Labor Day - a time to reflect on the past and look towards the future 08/31/2014

Most people know that the origins of Labor Day can be traced back to the late 19th century when workers and their unions were fighting for fair wages and better working conditions. But not too many are aware that one of the first official holidays to honor American workers was born right here in the Council 93 region.  A 127 years ago, in 1887, Massachusetts joined four other states in passing legislation that set aside a day to honor and reflect on workers' struggles and the sacrifices they made to build our country into the greatest in the world.

As is the case with many things, New England was far ahead of most of the nation. Over the next seven years, many other states would follow our lead. On June 28, 1894, Congress declared that the first Monday in September would forever after be the federal holiday known as Labor Day.

Like other holidays, Labor Day means different things to different people.  Unfortunately, for many people, it seems as though Labor Day is nothing more than a long weekend marking the end of backyard barbecues, days at the beach and school vacation. But for those of us in the labor movement, it will always mean much more.  For us, it is a solemn day.  It is a day to remember and honor the great labor leaders and activists who came before us. It is a day to celebrate and appreciate the men and women who shed their sweat and blood to secure the benefits, rights and working conditions that have enabled so many of us to provide for ourselves and our families without spending all of our waking hours on the job.  
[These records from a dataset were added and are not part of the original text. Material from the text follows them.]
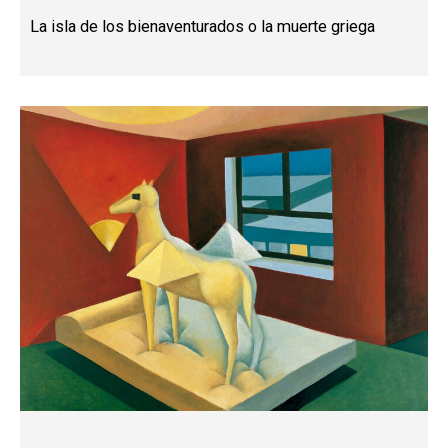
La isla de los bienaventurados o la muerte griega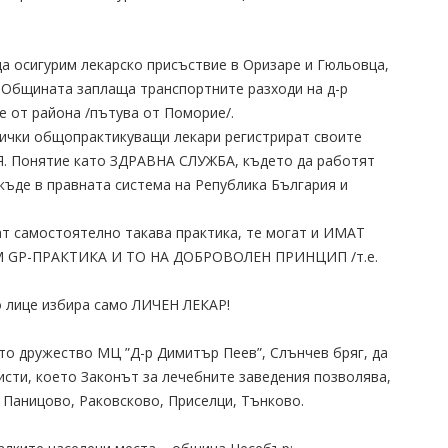
 да осигурим лекарско присъствие в Оризаре и Гюльовца,
 Общината заплаща транспортните разходи на д-р
е от района /пътува от Поморие/.
всички общопрактикуващи лекари регистрират своите
. Понятие като ЗДРАВНА СЛУЖБА, където да работят
икъде в правната система на Република България и
ат самостоятелно такава практика, те могат и ИМАТ
 GP-ПРАКТИКА И ТО НА ДОБРОВОЛЕН ПРИНЦИП /т.е.
но лице избира само ЛИЧЕН ЛЕКАР!
то дружество МЦ ”Д-р Димитър Пеев”, Слънчев бряг, да
сти, което Законът за лечебните заведения позволява,
 Паницово, Раковсково, Приселци, Тънково.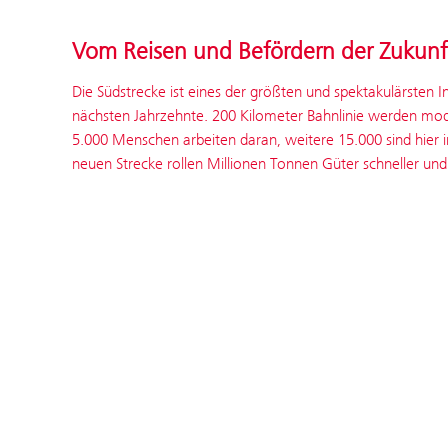
Vom Reisen und Befördern der Zukunf
Die Südstrecke ist eines der größten und spektakulärsten I
nächsten Jahrzehnte. 200 Kilometer Bahnlinie werden mod
5.000 Menschen arbeiten daran, weitere 15.000 sind hier i
neuen Strecke rollen Millionen Tonnen Güter schneller und 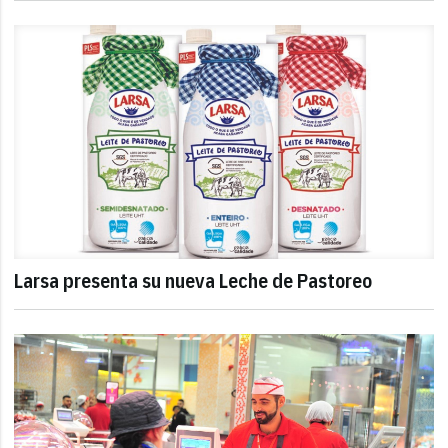
Larsa presenta su nueva Leche de Pastoreo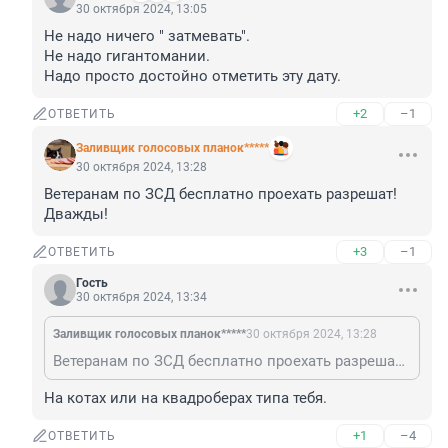
30 октября 2024, 13:05
Не надо ничего " затмевать".

Не надо гигантомании.

Надо просто достойно отметить эту дату.
+2
–1
ОТВЕТИТЬ
Заливщик голосовых планок*****
30 октября 2024, 13:28
Ветеранам по ЗСД бесплатно проехать разрешат! 
Дважды!
+3
–1
ОТВЕТИТЬ
Гость
30 октября 2024, 13:34
Заливщик голосовых планок*****
30 октября 2024, 13:28
Ветеранам по ЗСД бесплатно проехать разрешат! Дважды!
На котах или на квадроберах типа тебя.
+1
–4
ОТВЕТИТЬ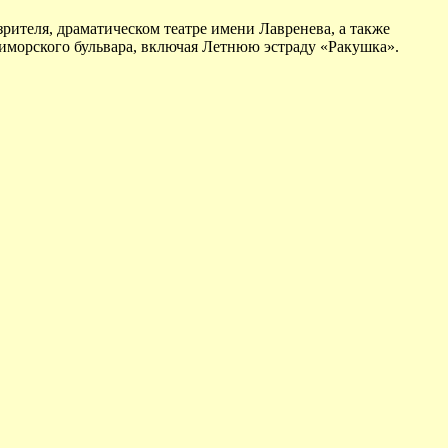
рителя, драматическом театре имени Лавренева, а также
риморского бульвара, включая Летнюю эстраду «Ракушка».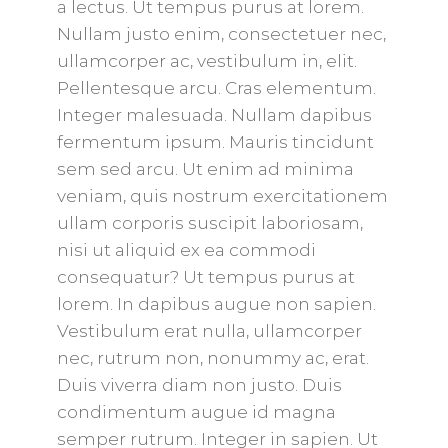
a lectus. Ut tempus purus at lorem.
Nullam justo enim, consectetuer nec,
ullamcorper ac, vestibulum in, elit.
Pellentesque arcu. Cras elementum.
Integer malesuada. Nullam dapibus
fermentum ipsum. Mauris tincidunt
sem sed arcu. Ut enim ad minima
veniam, quis nostrum exercitationem
ullam corporis suscipit laboriosam,
nisi ut aliquid ex ea commodi
consequatur? Ut tempus purus at
lorem. In dapibus augue non sapien.
Vestibulum erat nulla, ullamcorper
nec, rutrum non, nonummy ac, erat.
Duis viverra diam non justo. Duis
condimentum augue id magna
semper rutrum. Integer in sapien. Ut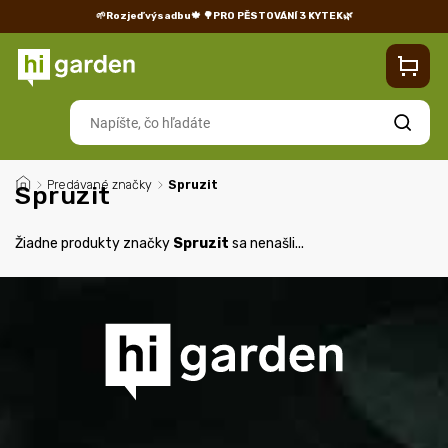
🌱Rozjeď výsadbu🍁
🌳PRO PĚSTOVÁNÍ 3 KYTEK🌿
Kontakty
Predajňa
Blog
Doprava
Vrátenie/reklamácia
Hľadať
/
Predávané značky
/
Spruzit
Spruzit
Žiadne produkty značky
Spruzit
sa nenašli...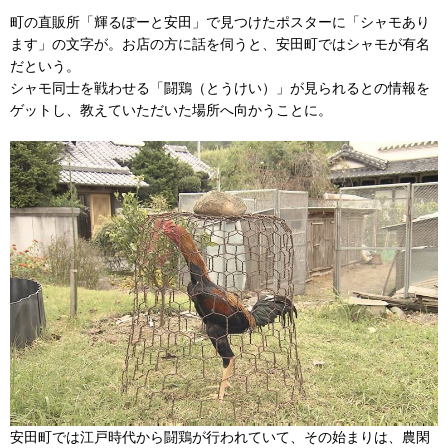
町の直販所「輝るぽーと安田」で見つけたポスターに「シャモあり
ます」の文字が。お店の方に話を伺うと、安田町ではシャモが有名
だという。
シャモ同士を戦わせる「闘鶏（とうけい）」が見られるとの情報を
ゲットし、教えていただいた場所へ向かうことに。
安田町では江戸時代から闘鶏が行われていて、その始まりは、農閑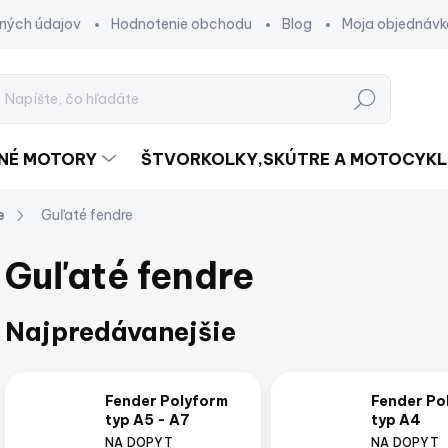
ných údajov
Hodnotenie obchodu
Blog
Moja objednávk
Hľadať
DNÉ MOTORY
ŠTVORKOLKY,SKÚTRE A MOTOCYKL
e
Guľaté fendre
Guľaté fendre
Najpredávanejšie
Fender Polyform
Fender Po
typ A5 - A7
typ A4
NA DOPYT
NA DOPYT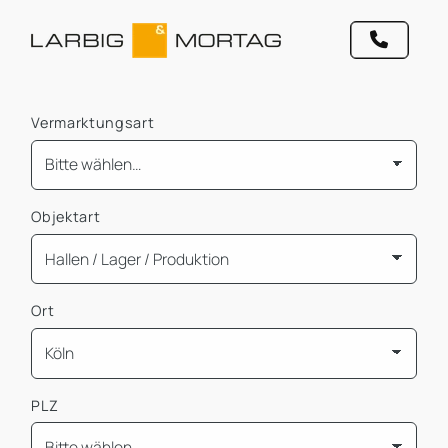
Vermarktungsart
Objektart
Ort
PLZ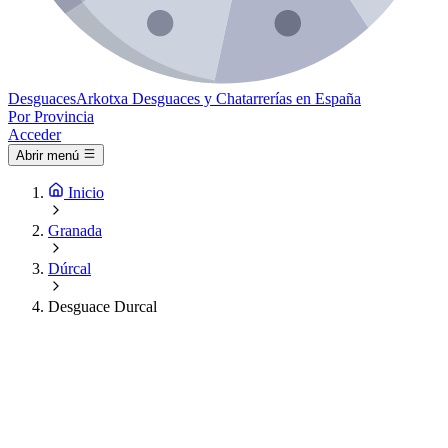
Desguaces
Arkotxa
Desguaces y Chatarrerías en España
Por Provincia
Acceder
Abrir menú
Inicio
Granada
Dúrcal
Desguace Durcal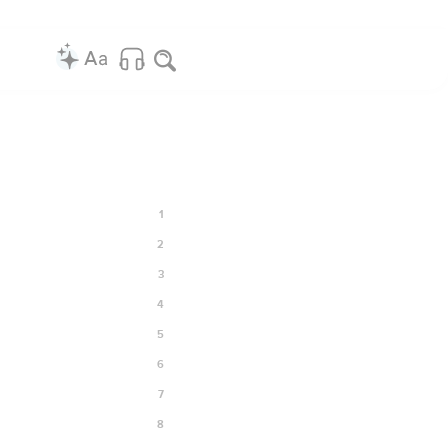
1
2
3
4
5
6
7
8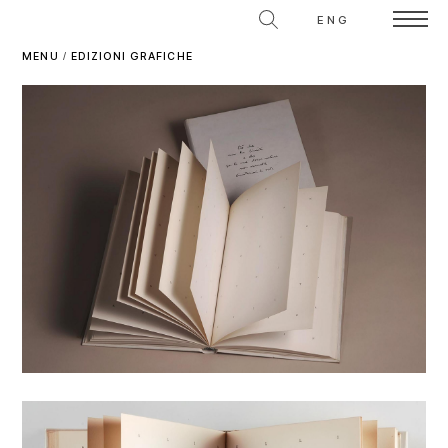
ENG
MENU
/
EDIZIONI GRAFICHE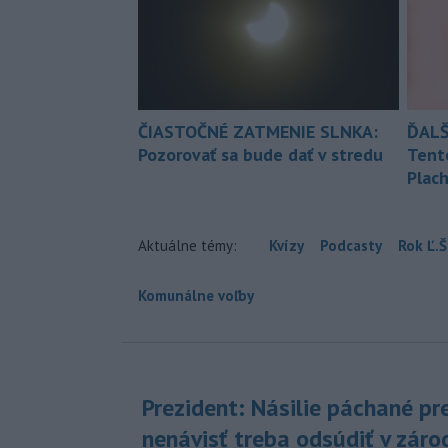
ČIASTOČNÉ ZATMENIE SLNKA:
ĎALŠ
Pozorovať sa bude dať v stredu
Tent
Plach
Aktuálne témy:
Kvízy
Podcasty
Rok Ľ.Š
Komunálne voľby
Prezident: Násilie páchané pr
nenávisť treba odsúdiť v záro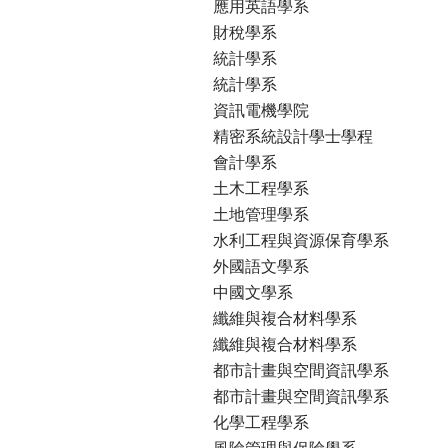
應用英語學系
財稅學系
統計學系
統計學系
資訊電機學院
精密系統設計學士學程
會計學系
土木工程學系
土地管理學系
水利工程與資源保育學系
外國語文學系
中國文學系
纖維與複合材料學系
纖維與複合材料學系
都市計畫與空間資訊學系
都市計畫與空間資訊學系
化學工程學系
風險管理與保險學系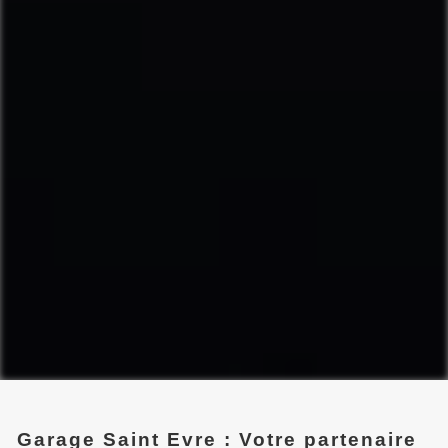
Garage Saint Evre : Votre partenaire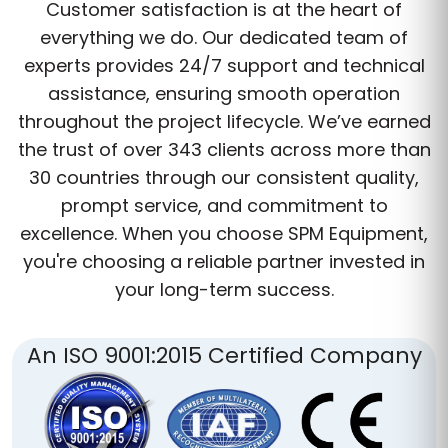
Customer satisfaction is at the heart of
everything we do. Our dedicated team of
experts provides 24/7 support and technical
assistance, ensuring smooth operation
throughout the project lifecycle. We’ve earned
the trust of over 343 clients across more than
30 countries through our consistent quality,
prompt service, and commitment to
excellence. When you choose SPM Equipment,
you're choosing a reliable partner invested in
your long-term success.
An ISO 9001:2015 Certified Company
As we reflect on the hard work of those who came before us, let us also use their selfless efforts as motivation to protect and grow our union. We have come a long way since the first Labor Day was celebrated. But those of us in the labor movement know that the struggle never ends.  We must stand strong and fight against those who are working to strip us of our hard-earned rights and benefits and we must continue working to bring the benefits of union membership to more individuals and families.  We owe this effort not only to those who came before us, but also to those who will follow us for generations to come.